Bu nedenle, katılan vekili ve sanık müdafisi tarafından açılmış bulunan temyiz davasına dayalı olarak Özel Dairece inceleme yapılabilmesi için, öncelikle Yargıtay Cumhuriyet Başsavcılığınca katılan vekili tarafından ileri sürülen temyiz nedenlerinin de değerlendirildiği bir ek tebliğnamenin düzenlenmesi gerektiğinden, dosyanın ek tebliğname düzenlenmesi için tevdi kararı verilmesi amacıyla Yargıtay Birinci Başkanlık Kurulunun 22.12.2016 tarihli ve 398 sayılı kararı ile Yargıtay 21. Ceza Dairesinin kapatılması nedeniyle aynı karar uyarınca bu Daireye ait işlerin devredildiği Yargıtay 11. Ceza Dairesine gönderilmek üzere dosyanın Yargıtay Cumhuriyet Başsavcılığına tevdi edilmesine karar verilmelidir.

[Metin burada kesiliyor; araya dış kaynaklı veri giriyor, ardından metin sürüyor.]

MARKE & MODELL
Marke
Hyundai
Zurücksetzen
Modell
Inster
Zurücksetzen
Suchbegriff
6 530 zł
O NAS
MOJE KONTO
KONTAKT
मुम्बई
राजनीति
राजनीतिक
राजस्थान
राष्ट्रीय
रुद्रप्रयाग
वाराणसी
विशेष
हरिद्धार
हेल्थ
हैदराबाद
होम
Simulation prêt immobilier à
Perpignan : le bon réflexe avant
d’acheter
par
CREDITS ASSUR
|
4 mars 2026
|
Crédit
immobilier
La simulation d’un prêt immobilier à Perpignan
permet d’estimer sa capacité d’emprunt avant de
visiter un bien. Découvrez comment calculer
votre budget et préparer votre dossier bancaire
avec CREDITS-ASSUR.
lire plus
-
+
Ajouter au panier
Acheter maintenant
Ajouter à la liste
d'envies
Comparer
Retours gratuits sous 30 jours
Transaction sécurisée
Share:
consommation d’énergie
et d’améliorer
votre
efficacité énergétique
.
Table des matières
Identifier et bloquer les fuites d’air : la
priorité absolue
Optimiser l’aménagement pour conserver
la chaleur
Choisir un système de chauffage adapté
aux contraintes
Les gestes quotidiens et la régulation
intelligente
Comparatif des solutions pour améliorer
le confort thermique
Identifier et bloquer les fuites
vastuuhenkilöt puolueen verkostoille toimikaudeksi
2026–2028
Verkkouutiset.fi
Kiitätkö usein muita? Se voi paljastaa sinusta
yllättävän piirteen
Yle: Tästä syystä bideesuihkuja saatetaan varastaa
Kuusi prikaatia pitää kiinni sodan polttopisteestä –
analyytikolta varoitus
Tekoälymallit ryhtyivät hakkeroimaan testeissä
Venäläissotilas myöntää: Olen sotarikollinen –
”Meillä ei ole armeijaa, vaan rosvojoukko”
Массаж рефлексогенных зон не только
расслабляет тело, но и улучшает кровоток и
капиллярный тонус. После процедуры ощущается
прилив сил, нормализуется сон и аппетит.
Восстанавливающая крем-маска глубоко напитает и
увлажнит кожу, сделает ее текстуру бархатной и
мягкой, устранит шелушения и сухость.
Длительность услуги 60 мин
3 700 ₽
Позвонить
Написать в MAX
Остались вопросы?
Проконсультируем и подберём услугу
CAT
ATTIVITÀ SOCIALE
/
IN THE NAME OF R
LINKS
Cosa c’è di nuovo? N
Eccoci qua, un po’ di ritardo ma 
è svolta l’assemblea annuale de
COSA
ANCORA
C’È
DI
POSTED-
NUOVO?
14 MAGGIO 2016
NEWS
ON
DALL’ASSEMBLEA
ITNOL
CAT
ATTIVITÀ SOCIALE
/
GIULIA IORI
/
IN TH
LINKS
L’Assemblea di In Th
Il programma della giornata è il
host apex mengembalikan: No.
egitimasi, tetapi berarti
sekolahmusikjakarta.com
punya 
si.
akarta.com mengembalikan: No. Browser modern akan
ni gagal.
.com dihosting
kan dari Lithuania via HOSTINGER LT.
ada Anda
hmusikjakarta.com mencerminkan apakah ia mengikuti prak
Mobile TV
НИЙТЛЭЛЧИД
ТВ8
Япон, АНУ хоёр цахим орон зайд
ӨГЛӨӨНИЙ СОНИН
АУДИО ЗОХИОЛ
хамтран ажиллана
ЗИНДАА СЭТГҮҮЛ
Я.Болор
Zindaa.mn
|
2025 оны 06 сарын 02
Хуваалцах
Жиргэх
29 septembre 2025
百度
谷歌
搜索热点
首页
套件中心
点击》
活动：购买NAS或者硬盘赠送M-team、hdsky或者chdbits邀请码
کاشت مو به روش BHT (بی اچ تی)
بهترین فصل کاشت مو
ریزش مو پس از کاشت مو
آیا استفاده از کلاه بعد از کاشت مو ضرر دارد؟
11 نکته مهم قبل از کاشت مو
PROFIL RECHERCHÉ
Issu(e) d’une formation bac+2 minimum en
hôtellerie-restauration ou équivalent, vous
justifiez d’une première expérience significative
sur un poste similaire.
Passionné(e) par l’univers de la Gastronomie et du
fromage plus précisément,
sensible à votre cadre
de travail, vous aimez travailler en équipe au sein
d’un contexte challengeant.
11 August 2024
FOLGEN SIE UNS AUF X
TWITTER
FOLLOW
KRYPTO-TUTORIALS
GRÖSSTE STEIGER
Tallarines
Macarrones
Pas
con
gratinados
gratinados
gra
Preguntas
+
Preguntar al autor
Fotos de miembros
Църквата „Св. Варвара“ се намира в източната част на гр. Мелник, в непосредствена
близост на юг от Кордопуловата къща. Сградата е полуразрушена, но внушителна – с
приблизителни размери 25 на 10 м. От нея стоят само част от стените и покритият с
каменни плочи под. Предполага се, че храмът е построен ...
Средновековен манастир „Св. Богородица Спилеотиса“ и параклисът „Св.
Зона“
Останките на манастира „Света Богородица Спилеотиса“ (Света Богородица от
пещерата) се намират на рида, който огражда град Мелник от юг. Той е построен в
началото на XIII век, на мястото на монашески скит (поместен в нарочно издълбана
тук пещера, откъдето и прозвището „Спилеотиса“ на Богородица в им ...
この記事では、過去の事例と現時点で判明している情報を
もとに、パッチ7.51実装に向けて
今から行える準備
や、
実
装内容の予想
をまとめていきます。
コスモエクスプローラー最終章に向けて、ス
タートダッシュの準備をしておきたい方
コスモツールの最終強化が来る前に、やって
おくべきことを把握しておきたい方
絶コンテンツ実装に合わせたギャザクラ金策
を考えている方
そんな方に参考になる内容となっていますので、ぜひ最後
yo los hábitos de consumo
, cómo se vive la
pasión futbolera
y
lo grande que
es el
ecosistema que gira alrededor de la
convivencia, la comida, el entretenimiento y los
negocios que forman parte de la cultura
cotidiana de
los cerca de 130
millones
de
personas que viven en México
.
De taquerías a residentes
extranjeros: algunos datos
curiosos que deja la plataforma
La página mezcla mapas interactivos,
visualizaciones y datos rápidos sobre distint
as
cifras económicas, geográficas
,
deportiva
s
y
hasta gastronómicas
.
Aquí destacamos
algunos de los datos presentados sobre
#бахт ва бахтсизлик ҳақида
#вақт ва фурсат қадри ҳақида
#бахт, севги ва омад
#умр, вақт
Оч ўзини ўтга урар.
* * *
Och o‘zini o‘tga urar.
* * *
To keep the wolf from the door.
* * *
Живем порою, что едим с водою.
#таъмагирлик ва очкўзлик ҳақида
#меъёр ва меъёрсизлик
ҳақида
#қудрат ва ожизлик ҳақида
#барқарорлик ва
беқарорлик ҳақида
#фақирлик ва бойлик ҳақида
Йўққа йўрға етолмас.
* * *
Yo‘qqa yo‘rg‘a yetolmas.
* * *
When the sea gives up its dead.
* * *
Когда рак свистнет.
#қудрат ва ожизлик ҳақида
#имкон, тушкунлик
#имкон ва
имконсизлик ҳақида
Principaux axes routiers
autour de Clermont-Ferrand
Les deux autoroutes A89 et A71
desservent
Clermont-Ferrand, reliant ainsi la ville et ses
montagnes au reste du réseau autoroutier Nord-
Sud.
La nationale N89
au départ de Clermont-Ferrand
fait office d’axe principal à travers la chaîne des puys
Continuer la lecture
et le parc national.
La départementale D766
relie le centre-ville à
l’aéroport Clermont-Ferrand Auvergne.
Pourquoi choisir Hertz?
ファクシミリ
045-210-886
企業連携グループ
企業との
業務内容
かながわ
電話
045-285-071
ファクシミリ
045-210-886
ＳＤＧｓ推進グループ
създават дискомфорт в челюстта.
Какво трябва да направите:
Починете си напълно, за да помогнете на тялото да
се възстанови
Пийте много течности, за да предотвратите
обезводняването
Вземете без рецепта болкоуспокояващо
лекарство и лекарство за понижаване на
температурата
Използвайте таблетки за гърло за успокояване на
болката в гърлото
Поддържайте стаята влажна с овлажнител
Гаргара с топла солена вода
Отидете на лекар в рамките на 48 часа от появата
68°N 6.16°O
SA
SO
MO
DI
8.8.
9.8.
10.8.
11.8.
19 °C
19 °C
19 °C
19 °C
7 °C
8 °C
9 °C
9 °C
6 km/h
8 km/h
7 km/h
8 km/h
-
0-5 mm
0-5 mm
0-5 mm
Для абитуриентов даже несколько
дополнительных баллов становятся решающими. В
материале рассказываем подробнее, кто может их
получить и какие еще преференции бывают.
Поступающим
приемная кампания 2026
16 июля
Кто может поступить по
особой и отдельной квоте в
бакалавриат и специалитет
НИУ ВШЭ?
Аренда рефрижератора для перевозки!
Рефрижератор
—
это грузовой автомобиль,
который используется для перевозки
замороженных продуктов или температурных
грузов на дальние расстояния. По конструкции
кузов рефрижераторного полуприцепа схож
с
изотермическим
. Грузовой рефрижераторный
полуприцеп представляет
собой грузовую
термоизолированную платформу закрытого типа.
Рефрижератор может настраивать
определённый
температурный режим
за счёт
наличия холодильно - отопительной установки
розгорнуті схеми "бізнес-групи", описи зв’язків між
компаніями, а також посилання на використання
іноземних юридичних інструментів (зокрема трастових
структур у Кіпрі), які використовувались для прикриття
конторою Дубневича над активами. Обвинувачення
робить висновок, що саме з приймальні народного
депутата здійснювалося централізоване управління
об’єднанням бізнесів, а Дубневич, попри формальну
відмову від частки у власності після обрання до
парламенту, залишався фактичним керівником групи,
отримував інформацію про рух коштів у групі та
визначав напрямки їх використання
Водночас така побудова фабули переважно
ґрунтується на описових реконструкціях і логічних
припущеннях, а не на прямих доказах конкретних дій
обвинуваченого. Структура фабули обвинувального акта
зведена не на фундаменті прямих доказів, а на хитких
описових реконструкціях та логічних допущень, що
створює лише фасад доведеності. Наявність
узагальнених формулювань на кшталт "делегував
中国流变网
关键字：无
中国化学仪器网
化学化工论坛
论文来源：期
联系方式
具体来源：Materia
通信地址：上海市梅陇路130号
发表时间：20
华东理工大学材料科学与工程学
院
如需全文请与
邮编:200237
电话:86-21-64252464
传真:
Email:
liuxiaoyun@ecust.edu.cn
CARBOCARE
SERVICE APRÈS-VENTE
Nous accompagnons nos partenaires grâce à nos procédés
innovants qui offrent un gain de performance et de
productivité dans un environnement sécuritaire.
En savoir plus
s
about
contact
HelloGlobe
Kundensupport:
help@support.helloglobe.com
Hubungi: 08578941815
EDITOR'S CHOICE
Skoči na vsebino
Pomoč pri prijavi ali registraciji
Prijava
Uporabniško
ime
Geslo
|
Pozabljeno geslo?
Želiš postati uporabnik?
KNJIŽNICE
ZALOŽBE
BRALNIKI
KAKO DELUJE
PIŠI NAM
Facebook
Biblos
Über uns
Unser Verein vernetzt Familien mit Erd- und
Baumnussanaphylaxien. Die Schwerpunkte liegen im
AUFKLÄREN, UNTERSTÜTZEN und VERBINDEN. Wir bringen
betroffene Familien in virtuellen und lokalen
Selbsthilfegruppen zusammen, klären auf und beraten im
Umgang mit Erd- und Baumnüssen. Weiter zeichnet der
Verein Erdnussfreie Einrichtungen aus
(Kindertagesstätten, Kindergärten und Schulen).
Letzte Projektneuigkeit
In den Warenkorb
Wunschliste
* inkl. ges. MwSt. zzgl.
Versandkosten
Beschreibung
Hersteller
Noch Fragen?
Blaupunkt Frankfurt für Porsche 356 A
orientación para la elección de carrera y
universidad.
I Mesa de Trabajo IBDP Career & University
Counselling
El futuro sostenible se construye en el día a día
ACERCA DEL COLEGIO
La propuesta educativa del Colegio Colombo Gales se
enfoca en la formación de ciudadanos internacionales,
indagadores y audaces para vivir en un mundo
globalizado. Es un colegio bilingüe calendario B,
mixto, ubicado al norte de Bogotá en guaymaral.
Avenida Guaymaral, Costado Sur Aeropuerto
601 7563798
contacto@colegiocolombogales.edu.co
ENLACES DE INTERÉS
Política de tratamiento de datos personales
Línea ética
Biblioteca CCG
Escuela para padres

Ulaşılan sonuç karşısında; sanığın eyleminin resmî belgede sahtecilik suçunu mu yoksa resmî belgenin düzenlenmesinde yalan beyan suçunu mu oluşturduğunun belirlenmesine ilişkin uyuşmazlık konusu bu aşamada değerlendirilmemiştir.
SONUÇ :
Açıklanan nedenlerle;
1- Yargıtay Cumhuriyet Başsavcılığı itirazının DEĞİŞİK GEREKÇE İLE KABULÜNE,
2- Yargıtay (Kapatılan) 21. Ceza Dairesinin 11.11.2015 tarihli ve 3736-4939 sayılı sanık hakkında resmî belgede sahtecilik suçundan kurulan mahkûmiyet hükmüne ilişkin onama kararının KALDIRILMASINA,
3- Dosyanın, Yargıtay Cumhuriyet Başsavcılığınca katılan vekili tarafından ileri sürülen temyiz nedenlerinin de değerlendirildiği bir ek tebliğnamenin düzenlenmesi için tevdi kararı verilmesi amacıyla Yargıtay Birinci Başkanlık Kurulunun 22.12.2016 tarihli ve 398 sayılı kararı ile Yargıtay 21. Ceza Dairesinin kapatılması nedeniyle aynı karar uyarınca bu Daireye ait işlerin devredildiği Yargıtay 11. Ceza Dairesine gönderilmek üzere Yargıtay Cumhuriyet Başsavcılığına TEVDİ EDİLMESİNE, 02.06.2020 tarihinde yapılan müzakerede oy birliğiyle karar verildi.